By the way, you could argue that there’s no escaping online tracking anymore, especially when it comes to Google.

“That’s the problem: It’s insidious,” said Sacha Haworth, executive director of the Tech Oversight Project. “We don’t ask to have our data scraped and compiled and sold to the highest bidder.”

Google itself tracks users across the web using its suite of analytics tools. As many as 86 percent of the top 75,000 online websites run Google trackers. Google knows what you watch on YouTube, and although it no longer reads the contents of your messages to deliver personalized ads to you, Google does track your behavior on Gmail. Google also tracks your location and stores it in the cloud — it’s historically been so prolific at tracking phones that it became “a dragnet for the police” — although the company says it will stop doing this.

If you are concerned about your privacy, there are better browsers than Chrome. Actually, based on several collections of browser reviews, just about every other browser is better than Chrome when it comes to privacy. And they’re all free.

You’ve heard of Safari, which is the browser that comes with all Apple operating systems. Safari comes with a long list of privacy features that are enabled by default and even more you can turn on in settings. There’s also Firefox, which is an open source browser made by Mozilla that comes with its own suite of enhanced privacy settings.

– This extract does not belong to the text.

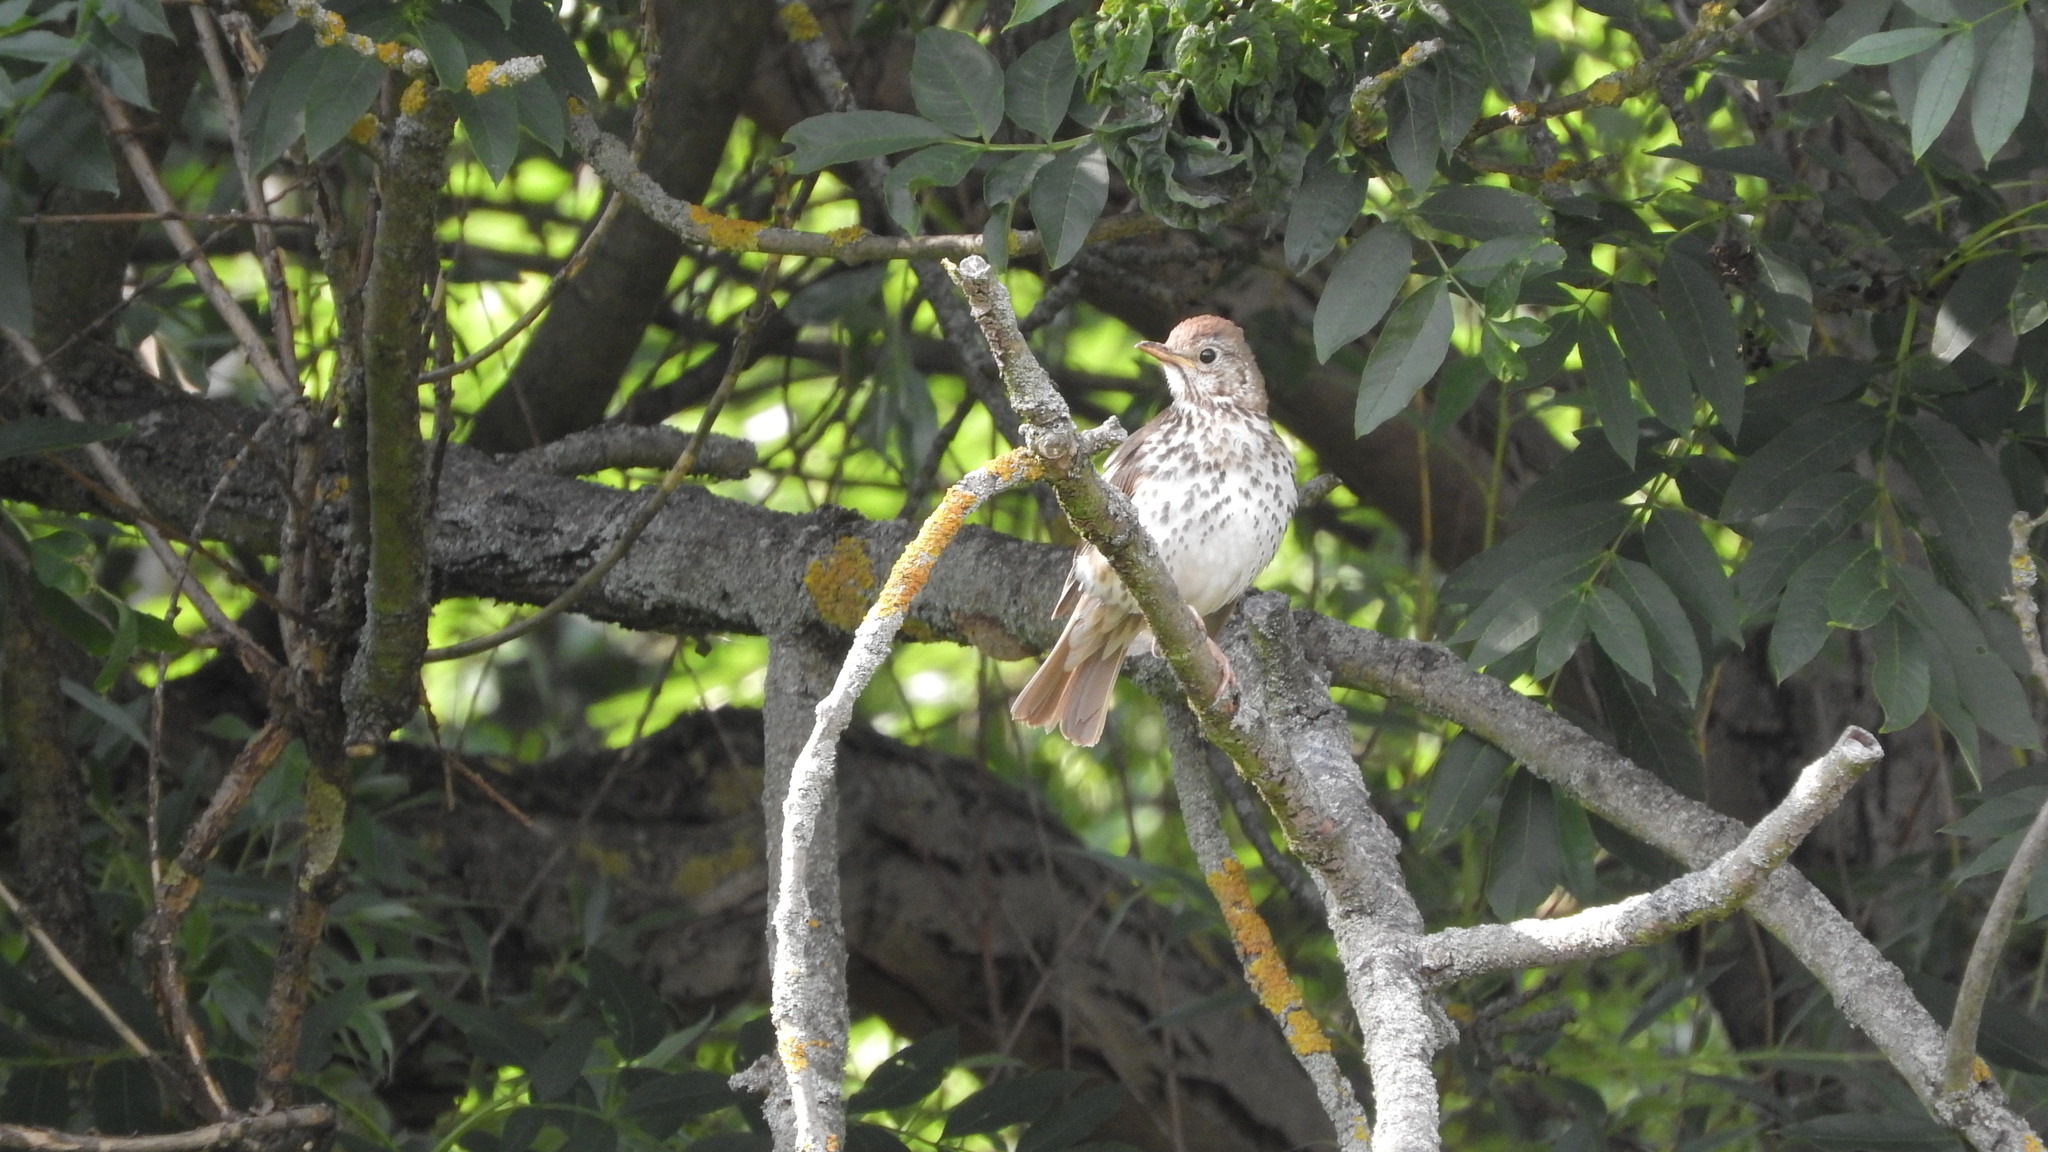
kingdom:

But a few browsers you may not have heard of that are worth checking out include DuckDuckGo, which also makes a privacy-centric search engine. There’s Brave, which promises to block ads and load webpages faster. And there’s Edge, Microsoft’s successor to Internet Explorer, which uses Bing as a search engine and Copilot as an AI assistant.

There are actually a bunch of new, innovative web browsers that have cropped up in the last couple years. A company called, appropriately, the Browser Company has now released Arc for both Windows and Mac. It will reportedly change the way you think about browsing the web by working more like an operating system that lets you tweak and remix content. Vivaldi, which is available on all major operating systems including Android Auto, comes with a built-in email client. SigmaOS, another Mac-only option, calls itself “the new home for your internet.”

In the ’90s, Microsoft got in trouble because it bundled Internet Explorer with every copy of Windows. So if Windows was your operating system — and it was for more than 90 percent of Americans at the time — you probably used Internet Explorer. The big difference between then and now, when Google Chrome has over 60 percent of the market, is that the alternatives to Chrome are free and easy to find. You can literally click your mouse twice on this very webpage and download a Chrome replacement.

“You know, I think it’s popular,” the Electronic Frontier Foundation’s Stoltz said of Chrome. “But people are also very just ingrained in their habits, so we also see a lot of just like, ‘Hey, just leave me alone to use Google.’”

A federal judge has already decided Google’s monopoly over the search industry is illegal. It might be worth admitting that the company a little bit forced you to use Google. And at least as far as browsers are concerned, it’s not that hard to stop.

As for what that judge will decide to do next. We’ll have to wait and see. Again, after the upcoming decisions are inevitably appealed, it will be years before we know the final outcome of Google’s antitrust cases. Some say it would be a shame for the government to waste the opportunity to crack down now.

“If we want to be serious about addressing the predatory monopoly power and abuses of Google,” said Haworth, from the Tech Oversight Project. “We have to take more extreme measures.”

Correction, November 22, 3:40 pm ET: A previous version of this story misstated which operating systems support Vivaldi. It is available on all major operating systems, including Android Auto.